Whether you're an insurance company trying to detect fraud, an oil company analyzing exploration data to find that next lucrative well, or a retailer who needs to optimize pricing of merchandise, the issue is the same: too much data, and not enough time and horsepower to do a thorough analysis of it. How can you process data in the optimum amount of time?
One huge bottleneck is moving the data from where it's stored on a hard disk into the computer's memory, where computations happen. It takes time to access a disk, find the right data and transfer it to memory, and even fractions of a second count when you're working with millions of records. In many cases, companies solve the problem by analyzing only a representative subset of the data, hoping that the result is the same had they analyzed all of it.
The solution? In-memory computing – bypassing the disk and storing the data in the machine's main memory during computations, according to vendors such as Software AG, SAP AG, Tibco Software and SAS Institute. Analysts at research firm Gartner agree, naming in-memory computing as one of the top 10 strategic technology trends for 2012.

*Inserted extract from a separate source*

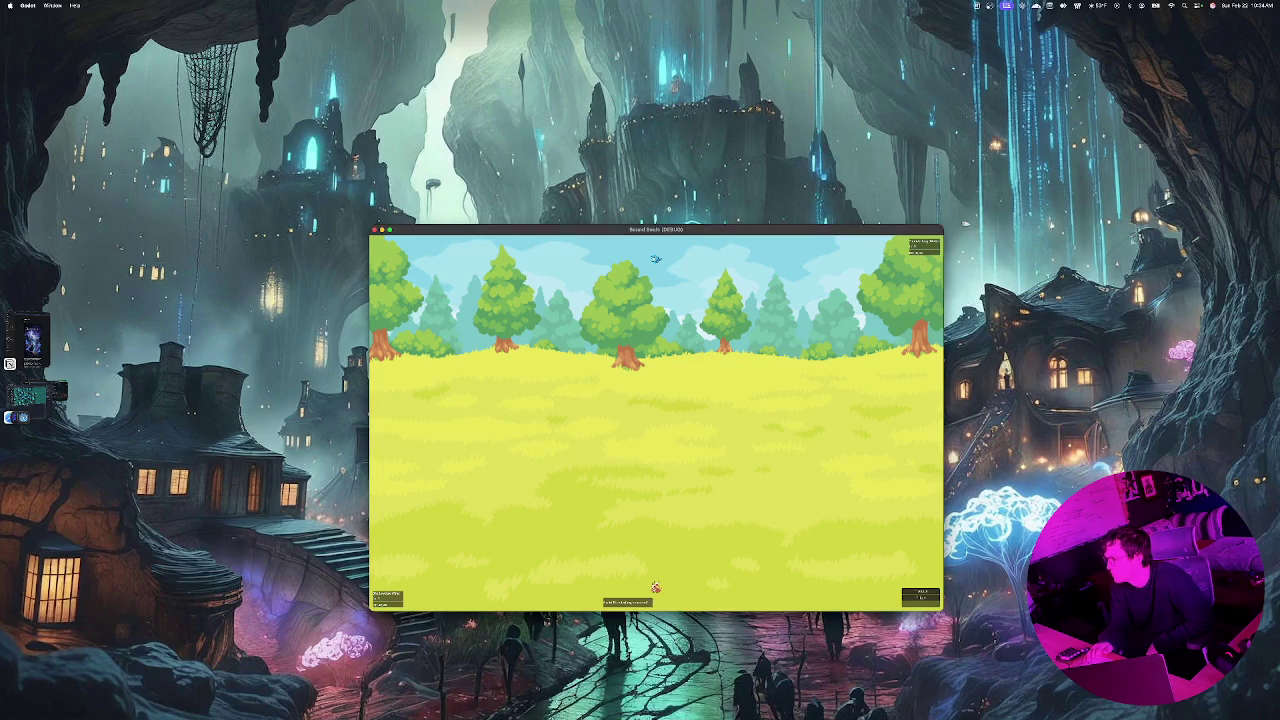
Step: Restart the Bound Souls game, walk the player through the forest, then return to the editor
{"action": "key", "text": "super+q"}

Tech companies are taking two approaches. In the one espoused by Software AG, the entire database is permanently stored in memory rather than on disk. With its Next-Generation Data Management Platform, based on Terracotta BigMemory technology, the company claims that running a risk analysis of a large amount of data can drop to 45 seconds from 45 minutes because the data is already readily available.
In fact, Karl-Heinz Streibich, Software AG's chief executive officer, says the traditional disk-based SQL database is nearing the end of its usefulness in handling large volumes of data. With the cost of in-memory technology falling, real-time analytics have become practical.
Now that memory has become inexpensive, it's feasible to store gigabytes (a gigabyte is 1024 megabytes), or even petabytes (1,048,576 gigabytes), of data exclusively in memory.
How inexpensive is it? One megabyte that would have cost $90 in 1990 goes for a whopping half a cent today, according to computer scientist and researcher John C. McCallum's listing of prices dating back to 1957 on jcmit.com.
Does in-memory storage spell the end of the hard disk? Probably not – there are excellent reasons to continue to use them for some applications. But it allows users choice.
Another approach to in-memory computing, taken by the SAS Institute, combines parallel processing with in-memory technology. Its new LASR analytic server, part of its High Performance Analytics platform, can process a billion rows of data in minutes, or even seconds, rather than hours or days. That means business decisions can happen quickly, rather than lagging far behind the results that drove them.
Parallel processing has been around for a while, but not in mainstream computing. Think of it this way: if you have a giant jar of jellybeans to count all by yourself, it'll take quite a while, but if you gather some friends, pour the candies into separate dishes, and let each person count their own dish, it goes a lot quicker. Add up the totals your pals have come up with, and you have a result in a fraction of the time it would have taken to count the jellybeans yourself. That's parallel processing.
In SAS's world, the jar of jellybeans is a database. The company has built technology that divvies up the records and stashes them in the memories of a bunch of interlinked computers so the data is virtually instantly accessible. Each computer processes its own subset of the data, then the results are combined to give you your answer. At a recent conference in Orlando, Fla., the company demonstrated the technology with one billion records, whipping through them in 32 seconds on the LASR server (which was composed of 48 blade computers processing in parallel).
In each approach, the critical component is memory. Lots and lots of memory, and of course software that can work with it. The more data you need to process at once, the more important it is to do the work in memory so you get results quickly. Quick results mean quick decisions – or the time to adjust the analysis and try again.
Jim Davis, SAS's chief marketing officer, believes in-memory computing is on its way to becoming a commodity. And the way memory prices are dropping, it's a distinct possibility.